The photo above is my view as I paint. Not bad, right? So this morning, I took a moments break between art projects I was working on and stared out at these trees. And it occurred to me that there are uncountable varieties of foliage just right here in this one scene. They are all broadly the same thing (they are all plants). Most in this photo are more specifically similar in that they are trees (but several varieties). The trees do not make the shorter shrubs look ugly, and the shrubs seem quite comfortable growing alongside the trees without feeling insecure because they’re not as large. Pardon me please, I know I’m anthropomorphizing here, but it really hit me this morning: Diversity when living closely together is really beautiful. That’s at the heart of what makes nature so beautiful as opposed to a man-made garden. Beautiful, natural reality is incredibly diverse, and if what horticulturalists tell us is true, a diverse natural environment will be a healthier environment. If that is the key to real beauty as I suspect, it makes me wonder why we (why I) personally gravitate to people who are just like me. I find my tribe (of my own ethnicity, religion and culture) and then I “otherize” everyone else. Doing that seems so natural to us as human beings. But if there’s a lesson to be learned from nature; if the way nature “does it” applies to us humans too, then I suspect the more we maintain our differences but live our lives immeshed with people who do not look or talk or think like us, the closer results will look like real, natural beauty. But the more we huddle with people that are just like us, the closer we get to what is mundane, boring and even ugly.
“To the extent I mimic in my artwork what I see in front of me here as I paint, to that extent my artwork will be beautiful.”
Imagine a summer hillside panorama — mountains covered with trees. Got it? Okay, now imagine someone hands you a jumbo box of crayons to do a sketch, what color would you grab to depict the trees? Green? Really? Look again. To the left, those trees are in shadow and are almost black. Behind them, the sun is shining bright on something that looks almost yellow. Beside that is a bright green maple tree. As you look farther off in the distance, the more blue green the trees look and in the far off distance, the mountains look light blue gray (although they’re covered with the same green trees that are right in front of you). And everywhere, there are thousands and thousands of wildflowers and uncountable shrubs of various kinds. This is wilderness. And this is what actual, honest real beauty looks like: Awesome diversity of life, living closely together, maintaining their own individuality, all a part of the whole of exquisite beauty.
To the extent I mimic in my artwork what I see in front of me here as I paint, to that extent my artwork will be beautiful. So I notice the intricate differences in shades of color as it moves from left to right across the canvas, and grab different colors of paint to minutely adjust those colors. (As a side note, I never even use the same color blue in a sky — the color of the sky even on a crystal clear day, varies from left to right and top to bottom of what you see. To make my scene look “realistic”, I have to use a variety of colors even to paint something as simple as a blue sky.)
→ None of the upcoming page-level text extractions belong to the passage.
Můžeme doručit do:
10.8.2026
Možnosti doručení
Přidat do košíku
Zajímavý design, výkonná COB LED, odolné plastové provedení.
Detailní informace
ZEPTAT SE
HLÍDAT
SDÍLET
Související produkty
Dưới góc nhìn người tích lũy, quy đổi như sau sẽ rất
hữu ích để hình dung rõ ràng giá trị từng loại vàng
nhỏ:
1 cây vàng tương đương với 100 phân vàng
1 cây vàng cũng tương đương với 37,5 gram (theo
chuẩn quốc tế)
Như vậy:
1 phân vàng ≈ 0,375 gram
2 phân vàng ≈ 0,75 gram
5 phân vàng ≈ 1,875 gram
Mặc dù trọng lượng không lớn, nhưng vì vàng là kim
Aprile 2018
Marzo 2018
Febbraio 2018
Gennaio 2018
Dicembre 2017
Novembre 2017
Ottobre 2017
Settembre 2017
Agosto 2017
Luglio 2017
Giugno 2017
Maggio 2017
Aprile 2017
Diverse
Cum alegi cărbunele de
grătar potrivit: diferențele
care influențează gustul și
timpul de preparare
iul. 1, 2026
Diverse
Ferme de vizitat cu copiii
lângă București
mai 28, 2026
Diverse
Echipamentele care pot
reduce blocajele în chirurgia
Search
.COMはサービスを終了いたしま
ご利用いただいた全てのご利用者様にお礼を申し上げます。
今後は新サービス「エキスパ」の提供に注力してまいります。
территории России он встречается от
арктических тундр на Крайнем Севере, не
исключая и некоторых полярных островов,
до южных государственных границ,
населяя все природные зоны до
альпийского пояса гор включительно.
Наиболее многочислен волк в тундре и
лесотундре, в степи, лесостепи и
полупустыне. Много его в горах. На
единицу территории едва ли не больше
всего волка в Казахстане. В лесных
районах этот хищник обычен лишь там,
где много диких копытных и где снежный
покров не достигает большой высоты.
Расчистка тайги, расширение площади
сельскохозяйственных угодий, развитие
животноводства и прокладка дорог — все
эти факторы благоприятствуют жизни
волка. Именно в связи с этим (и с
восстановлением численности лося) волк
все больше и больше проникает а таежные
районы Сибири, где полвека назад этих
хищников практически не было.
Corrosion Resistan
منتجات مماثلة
I long to live in a world that is really beautiful. And looking out at nature, I really think God left some clues how to create a society that is really beautiful: Diversity of life, living closely together, maintaining their own individuality, all a part of the whole of exquisite beauty. That sounds so awesome. I can’t make anyone go along with me but if I myself can keep this lesson in front of me for a while and be shaped by it, I think I will be a better, happier (and beautiful??) person.